None of this would convince if not for the aching layers peeled off by Nina Hoss in her portrayal of Nelly. Hoss has worked with Petzold numerous times before (recently in the excellent Barbara) and it shines through in the infinite despair, in the glimmers of tortured hope of her performance. Ronald Zehrfeld’s brutish obliviousness never falters as Johnny and Nina Kunzendorf’s wounded stoicism as Lene grounds Hoss’s Nelly but ultimately this is a movie about a woman grappling with the nadir of history and emerging from its molten ashes and in every way Hoss meets the challenge of the material and redefines it — resplendent in ache and terror, ineffable.

Everyone in this world is living in the aftermath of something that defies understanding, that literally goes beyond our imagination or knowledge of ourselves and our realities, both shared and private.
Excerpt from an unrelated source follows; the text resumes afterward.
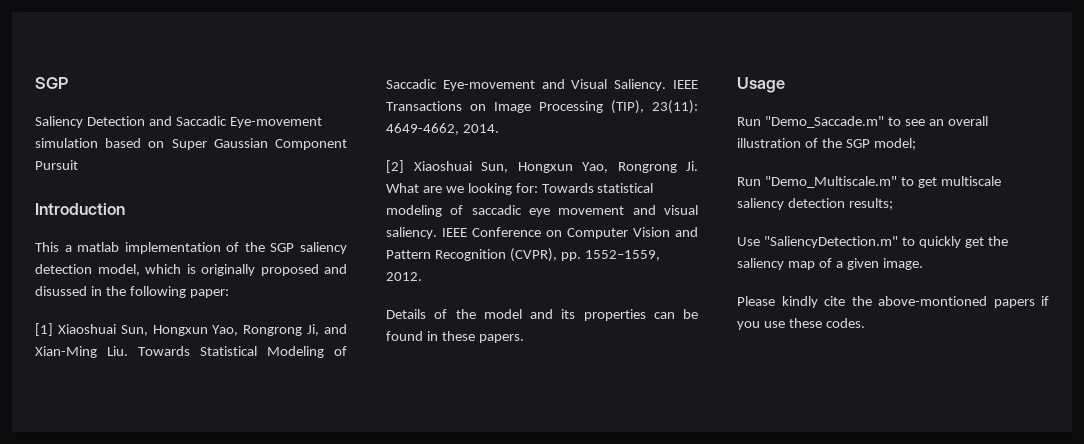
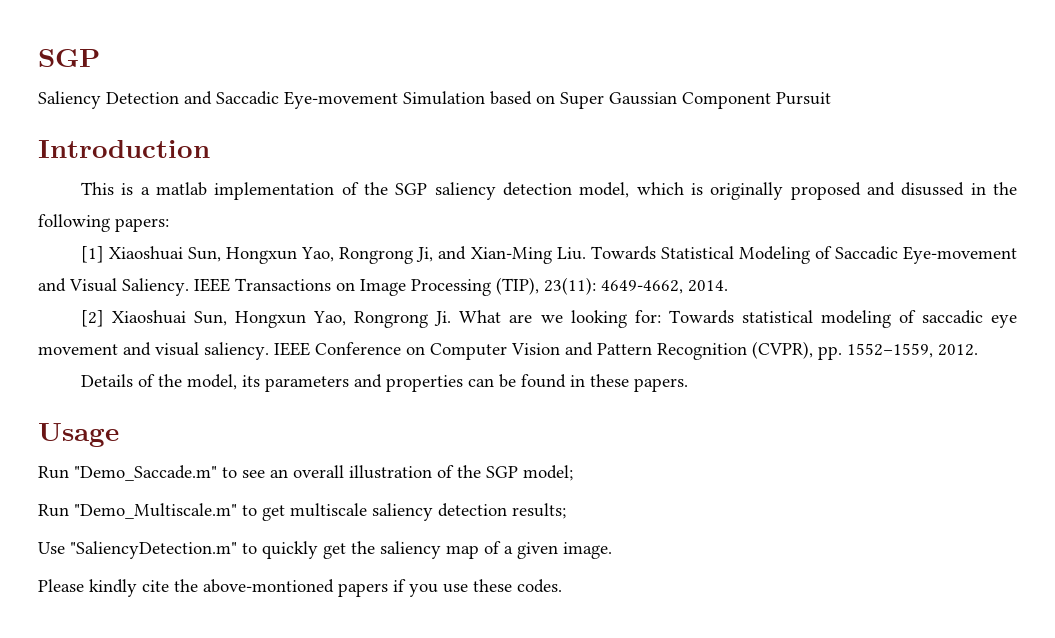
[35,138,98,148] simulation -> [403,91,485,105] Simulation
(59, 247) none -> [121,183,134,195] is
[189,289,229,298] paper: -> [115,218,169,232] papers:
[483,309,576,319] model and its -> [187,374,383,392] model, its parameters and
Those who evaded it need not to see it; those who have the luxury to forget must. But that is not possible for Nelly, and this is what I believe Andersson alluded to, and it comes through in his “Human Trilogy”; when one character onscreen knowingly looks through the camera at the audience in his films (in what is often the most tortured moment in the work), it forces the character, the filmmaker and the viewer to acknowledge their complicity. In Phoenix the carnage is so fresh, the bodies not yet cold, the grief not close to understood, that there is only a shocked numbness, a lack of recognition to what now distant memories of being alive can evoke. The only hope, for Nelly as with others, is to share a perspective, to bring others into the dark light to see the same tarnished world. In what is one of the finest, most powerful endings in a film I have ever seen, Nelly ensures that she is heard, that she is finally seen, that she will be known. Watch it and be overcome by the mortifying humanity of it all.